[squeak-dev] Re: talk on Newspeak online

Vassili Bykov smalltalkbigot at gmail.com
Wed May 7 22:17:07 UTC 2008


I have considerable experience programming in both Smalltalk and
Newspeak, and (despite my email address) I'll say that Newspeak is an
improvement in a number of aspects. That includes constructors.

The knee-jerk reaction of "X is crap because $(language_name) which
has X is crap" can prevent you from seeing the nature of the issue. It
helps to understand what X gives and what it takes away. Also, the
particular X can be quite different from X in $(language_name).

What we are talking about here is _instance creation discipline_. Like
any other discipline, it eliminates some freedoms in the interest of
order and predictability. The question is always whether the gains of
the latter compensate for the loss of former. I imagine 30 years ago
there were people decrying the loss of goto and the freedom it brings.

- Task directions
Print the Newspeak mailing-list post in full, word for word. The entries that come next have no connection to the Newspeak mailing-list post.

- Data

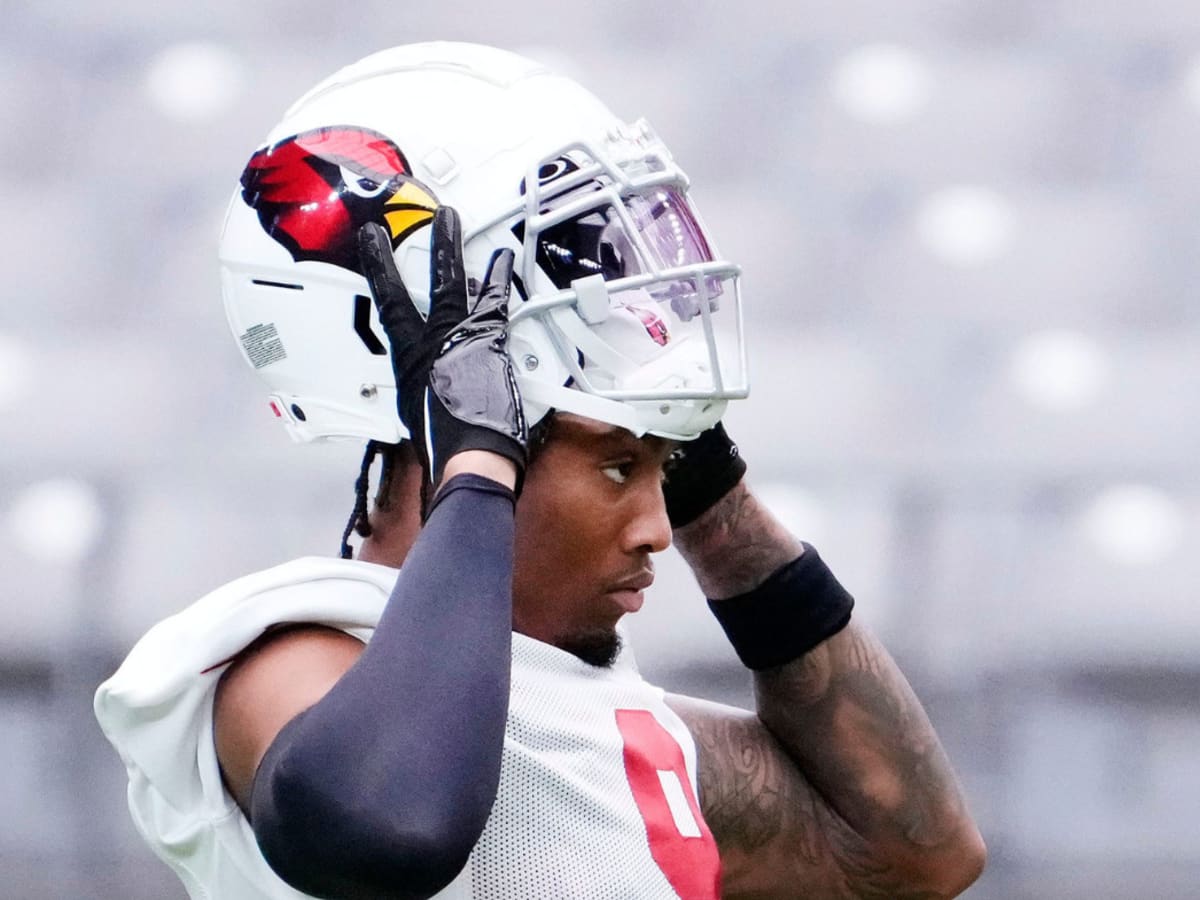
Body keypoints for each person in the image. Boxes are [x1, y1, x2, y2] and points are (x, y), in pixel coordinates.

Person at [95, 41, 985, 900]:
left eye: (662, 473)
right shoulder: (289, 654)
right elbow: (386, 831)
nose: (655, 529)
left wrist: (711, 488)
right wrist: (477, 466)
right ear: (448, 417)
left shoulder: (591, 715)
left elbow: (913, 855)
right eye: (617, 466)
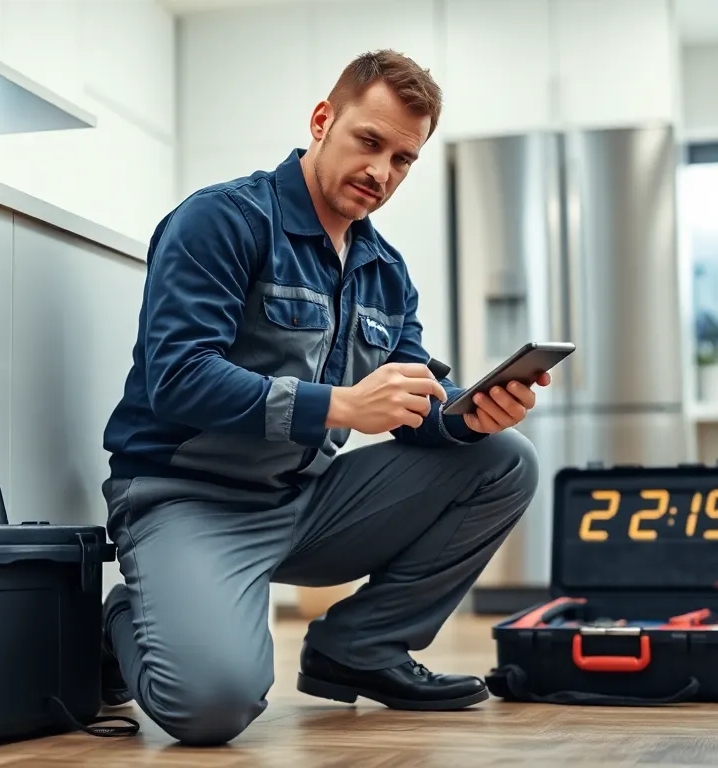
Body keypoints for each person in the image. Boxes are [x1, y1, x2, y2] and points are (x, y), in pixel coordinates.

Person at [97, 49, 549, 747]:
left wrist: (466, 416)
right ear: (322, 121)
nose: (380, 172)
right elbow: (180, 377)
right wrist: (336, 406)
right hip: (186, 500)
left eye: (402, 159)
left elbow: (413, 406)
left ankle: (362, 648)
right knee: (211, 708)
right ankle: (127, 616)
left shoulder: (386, 274)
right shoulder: (221, 220)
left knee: (505, 458)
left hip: (304, 502)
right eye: (369, 142)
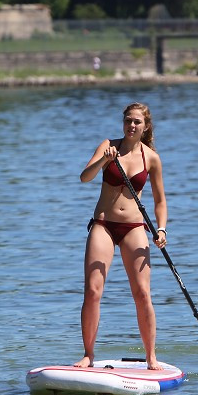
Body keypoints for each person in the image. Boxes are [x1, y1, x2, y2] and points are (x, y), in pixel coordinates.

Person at [74, 102, 167, 371]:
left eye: (137, 122)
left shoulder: (151, 158)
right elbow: (85, 177)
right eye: (128, 121)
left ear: (145, 127)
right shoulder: (107, 145)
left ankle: (151, 357)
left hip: (134, 228)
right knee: (92, 291)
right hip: (103, 225)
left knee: (142, 293)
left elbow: (160, 201)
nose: (131, 126)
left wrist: (161, 229)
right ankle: (88, 355)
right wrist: (104, 160)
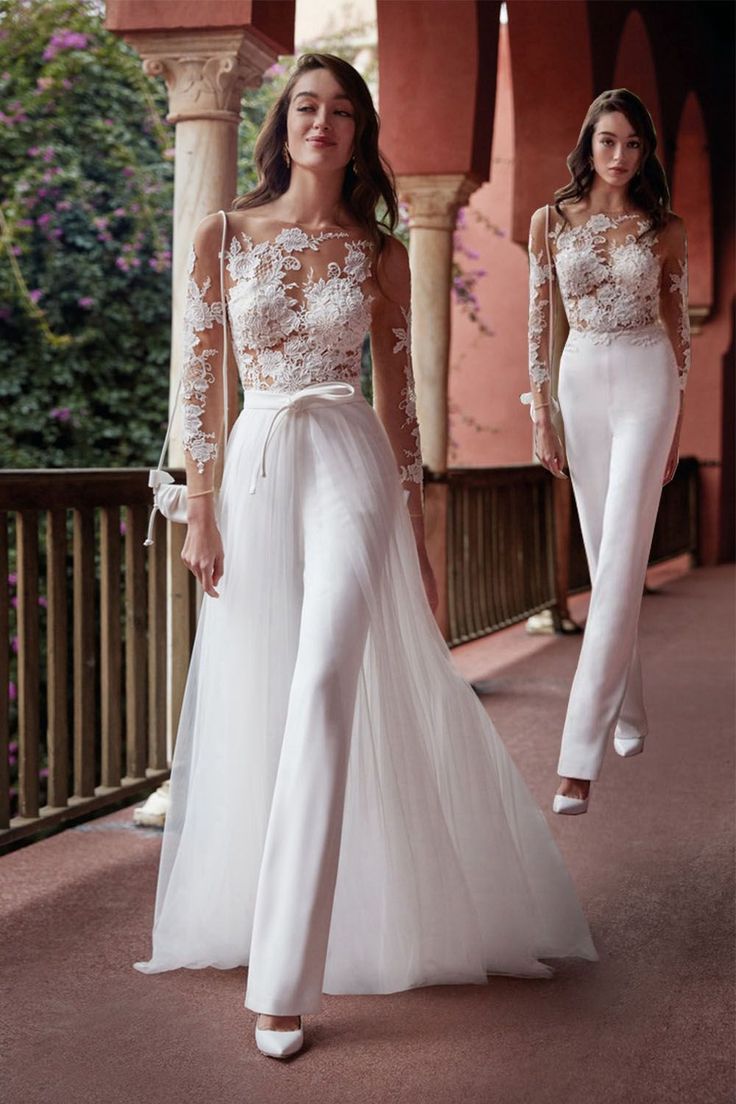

- Exercise output
[squeak-dev] Re: talk on Newspeak online

Vassili Bykov smalltalkbigot at gmail.com
Wed May 7 22:17:07 UTC 2008


I have considerable experience programming in both Smalltalk and
Newspeak, and (despite my email address) I'll say that Newspeak is an
improvement in a number of aspects. That includes constructors.

The knee-jerk reaction of "X is crap because $(language_name) which
has X is crap" can prevent you from seeing the nature of the issue. It
helps to understand what X gives and what it takes away. Also, the
particular X can be quite different from X in $(language_name).

What we are talking about here is _instance creation discipline_. Like
any other discipline, it eliminates some freedoms in the interest of
order and predictability. The question is always whether the gains of
the latter compensate for the loss of former. I imagine 30 years ago
there were people decrying the loss of goto and the freedom it brings.